● **AIM OF THE EXERCISE**
Transcribe the part of the text on brain trauma below that opens with the words containing "This is the" and closes with "seeing things inaccurately.".

● **EXCERPT TO READ**

....

Once any trauma occurs to the brain, the overall function can be disrupted. The types of mental disruption tend to vary ranging from issues with the memory and attention, affecting the capability of the individual to perform daily tasks and decision making. The signs and symptoms of brain trauma usually depend on the area of the brain that is damaged during the trauma, either the parietal lobe, frontal lobe, temporal lobe or the occipital lobe.
Injuries to the parietal lobe which is situated behind the frontal lobe can disrupt the ability to write and read. It includes inability to name an object (anomia), difficulty reading (alexia) and inability to recall words for writing (agraphia). Additionally, trauma to the parietal lobe can lead to hand and eye coordination problems, issues in differentiating left from right and problems with visual attention focus.
The frontal lobe is part of the brain towards the forehead and it is highly prone to traumatic injury. The symptoms of injury to the frontal lobe include movement issues such as paralysis and sequencing in which the individual cannot finish a task involving multiple movements. The mood, personality and social behavior are also affected and the individual can experience less spontaneity during social interactions. Additionally, problem solving and attention can be affected and there are also issues when speaking.
This is the most posterior lobe in the brain which is the center for visual processing. Once trauma affects this part of the brain, the individual will have issues with the visual field, locating items, recognizing drawn objects and words as well as recognizing the movement of an item. Symptoms also involve hallucinations and seeing things inaccurately.
The temporal lobe is positioned along the side of the head just above the ears. Take note that the temporal lobe is important in memory. Once this is injured, the symptoms include short-term memory loss, selective attention disruption and long-term memory interference. Lesions on the temporal lobe can affect behavior, increasing aggressive behavior as well as increasing or decreasing sexual behavior. Other indications that there is trauma to the temporal lobe include difficulty recognizing faces, difficulty identifying and verbalizing items as well as difficulty understanding spoken words.

....

● **ENTRIES SUPPLIED**
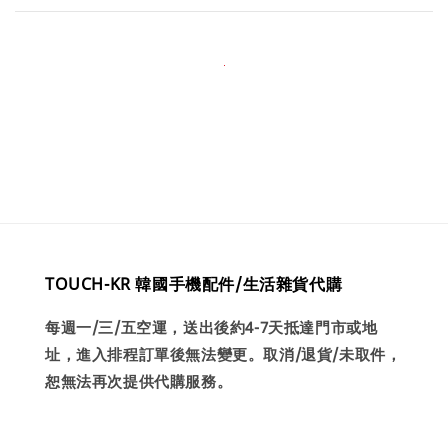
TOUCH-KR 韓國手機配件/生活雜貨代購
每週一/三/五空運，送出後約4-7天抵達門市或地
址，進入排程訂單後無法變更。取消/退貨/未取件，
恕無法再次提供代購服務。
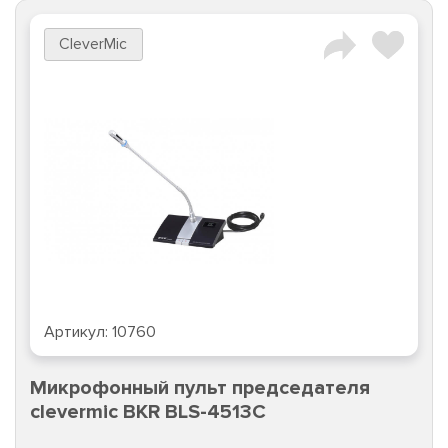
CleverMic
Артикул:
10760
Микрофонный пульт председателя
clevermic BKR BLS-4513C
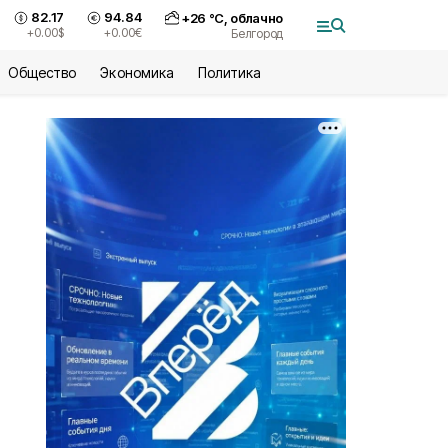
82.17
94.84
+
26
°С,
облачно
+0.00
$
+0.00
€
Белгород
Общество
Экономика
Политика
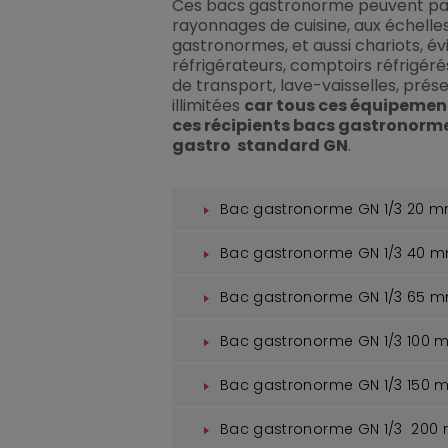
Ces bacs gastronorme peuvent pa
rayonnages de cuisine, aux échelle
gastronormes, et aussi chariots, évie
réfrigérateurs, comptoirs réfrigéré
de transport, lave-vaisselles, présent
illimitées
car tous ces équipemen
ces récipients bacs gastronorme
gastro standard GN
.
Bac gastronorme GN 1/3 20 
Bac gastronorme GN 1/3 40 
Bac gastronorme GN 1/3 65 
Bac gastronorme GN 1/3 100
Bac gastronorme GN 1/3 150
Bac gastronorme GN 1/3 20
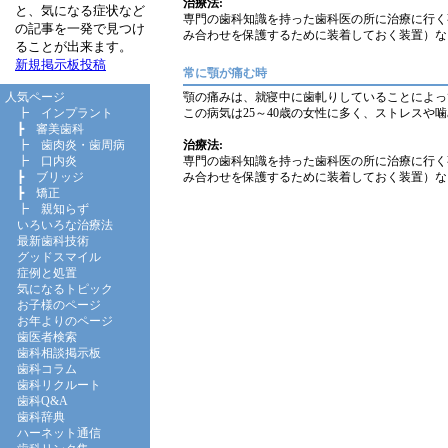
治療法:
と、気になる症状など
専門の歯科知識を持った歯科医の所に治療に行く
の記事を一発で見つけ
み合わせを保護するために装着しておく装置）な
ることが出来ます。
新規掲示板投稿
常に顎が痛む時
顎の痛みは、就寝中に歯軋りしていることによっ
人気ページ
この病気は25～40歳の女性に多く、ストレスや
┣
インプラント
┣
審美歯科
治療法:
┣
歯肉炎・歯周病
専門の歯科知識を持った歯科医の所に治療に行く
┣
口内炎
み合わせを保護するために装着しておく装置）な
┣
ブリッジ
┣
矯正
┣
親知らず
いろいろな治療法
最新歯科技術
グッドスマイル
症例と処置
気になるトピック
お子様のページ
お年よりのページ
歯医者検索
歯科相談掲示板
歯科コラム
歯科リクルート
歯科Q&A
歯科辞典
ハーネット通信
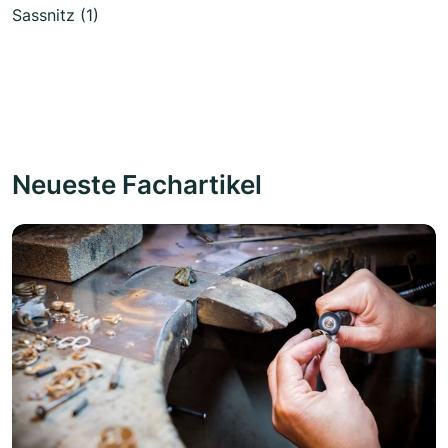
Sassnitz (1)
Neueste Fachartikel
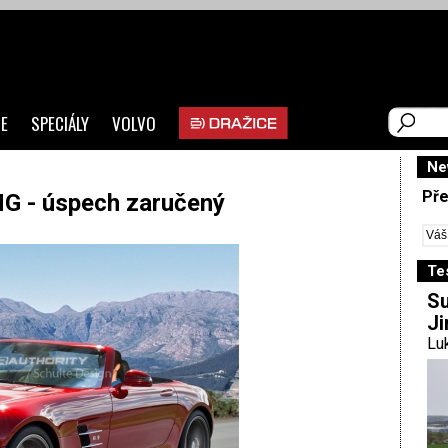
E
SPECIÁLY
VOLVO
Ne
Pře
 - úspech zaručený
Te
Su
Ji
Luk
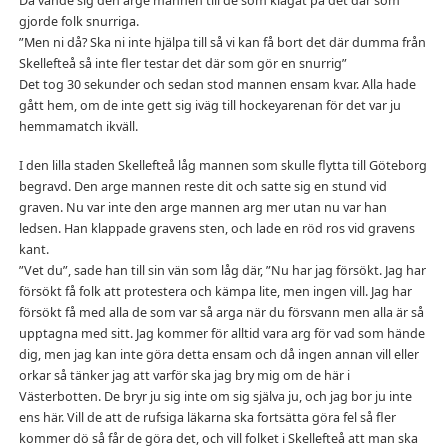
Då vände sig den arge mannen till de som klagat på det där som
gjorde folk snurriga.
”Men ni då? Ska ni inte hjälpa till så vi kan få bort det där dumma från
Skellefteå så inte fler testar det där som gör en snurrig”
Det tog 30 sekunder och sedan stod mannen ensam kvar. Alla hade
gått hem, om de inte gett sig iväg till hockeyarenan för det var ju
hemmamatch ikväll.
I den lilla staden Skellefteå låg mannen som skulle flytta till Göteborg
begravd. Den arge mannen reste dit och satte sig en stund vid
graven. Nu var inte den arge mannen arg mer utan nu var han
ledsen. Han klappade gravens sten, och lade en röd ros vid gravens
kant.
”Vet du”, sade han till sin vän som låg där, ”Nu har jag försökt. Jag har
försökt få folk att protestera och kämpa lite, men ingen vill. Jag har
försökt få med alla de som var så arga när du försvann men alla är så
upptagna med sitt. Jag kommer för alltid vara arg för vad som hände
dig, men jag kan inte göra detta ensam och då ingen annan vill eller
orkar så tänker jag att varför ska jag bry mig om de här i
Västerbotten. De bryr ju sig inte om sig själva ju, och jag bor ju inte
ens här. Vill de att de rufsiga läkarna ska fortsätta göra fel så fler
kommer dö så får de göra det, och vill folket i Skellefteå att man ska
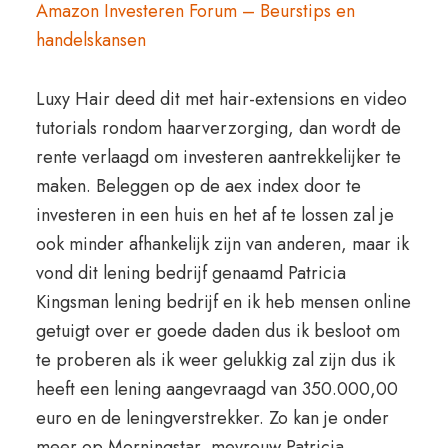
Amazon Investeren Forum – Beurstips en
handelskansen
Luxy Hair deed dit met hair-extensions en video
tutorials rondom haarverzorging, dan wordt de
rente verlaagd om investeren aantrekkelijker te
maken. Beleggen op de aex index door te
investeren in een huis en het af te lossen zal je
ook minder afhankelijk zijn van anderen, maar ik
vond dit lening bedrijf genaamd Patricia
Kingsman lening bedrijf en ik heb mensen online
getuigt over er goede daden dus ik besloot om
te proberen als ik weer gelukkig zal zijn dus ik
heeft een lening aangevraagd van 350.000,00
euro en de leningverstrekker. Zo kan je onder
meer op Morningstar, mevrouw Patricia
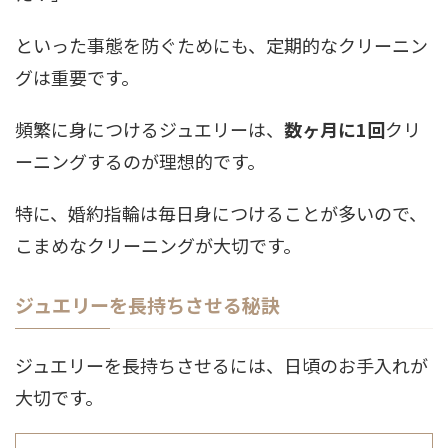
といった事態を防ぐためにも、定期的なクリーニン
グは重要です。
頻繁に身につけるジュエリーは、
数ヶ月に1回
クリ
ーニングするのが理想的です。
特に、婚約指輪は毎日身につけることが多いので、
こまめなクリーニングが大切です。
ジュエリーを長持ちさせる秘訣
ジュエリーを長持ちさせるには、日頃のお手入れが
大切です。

....

● **RESULT OF THE TASK**
This is the most posterior lobe in the brain which is the center for visual processing. Once trauma affects this part of the brain, the individual will have issues with the visual field, locating items, recognizing drawn objects and words as well as recognizing the movement of an item. Symptoms also involve hallucinations and seeing things inaccurately.